Acquired valve disease
Acquired valve disease includes problems that develop with valves that were once normal. Acquired disease can be the result of infection, such as infective endocarditis and rheumatic fever. It can also be caused by changes in the valve structure, such as stretching or tearing of the chordae tendineae or papillary muscles, fibro-calcific degeneration or diliatation of the valve annulus. Sometimes the cause of acquired valve disease is unknown..
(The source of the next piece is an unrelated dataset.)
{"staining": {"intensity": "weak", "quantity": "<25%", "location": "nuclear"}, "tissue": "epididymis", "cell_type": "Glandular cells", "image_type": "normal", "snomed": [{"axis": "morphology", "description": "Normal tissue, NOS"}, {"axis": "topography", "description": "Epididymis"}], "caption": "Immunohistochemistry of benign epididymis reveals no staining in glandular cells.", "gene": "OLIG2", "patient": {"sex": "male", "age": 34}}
What Are the Symptoms of Heart Valve Disease?
Symptoms of heart valve disease can include:
Shortness of breath and/or difficulty catching your breath. You may notice this most when you are active (doing your normal daily activities) or when you lie down flat in bed. You may need to sleep propped up on a few pillows to breathe easier.
Weakness or dizziness. You may feel too weak to carry out your normal daily activities. Dizziness can also occur, and in some cases, passing out may be a symptom.
Discomfort in your chest. You may feel a pressure or weight in your chest with activity or when going out in cold air.
Palpitations. This may feel like a rapid heart rhythm, irregular heartbeat, skipped beats, or a flip-flop feeling in your chest.
Swelling of your ankles, feet, or abdomen. This is called edema. Swelling in your belly may cause you to feel bloated.
Rapid weight gain. A weight gain of two or three pounds in one day is possible.
Symptoms of heart valve disease do not always relate to the seriousness of your condition. You may have no symptoms at all and have severe valve disease, requiring prompt treatment. Or, as with mitral valve prolapse, you may have noticeable symptoms, yet tests may show the valve leak is not significant.
When to Call Your Doctor
Call your physician if you develop persistent shortness of breath, palpitations or dizziness.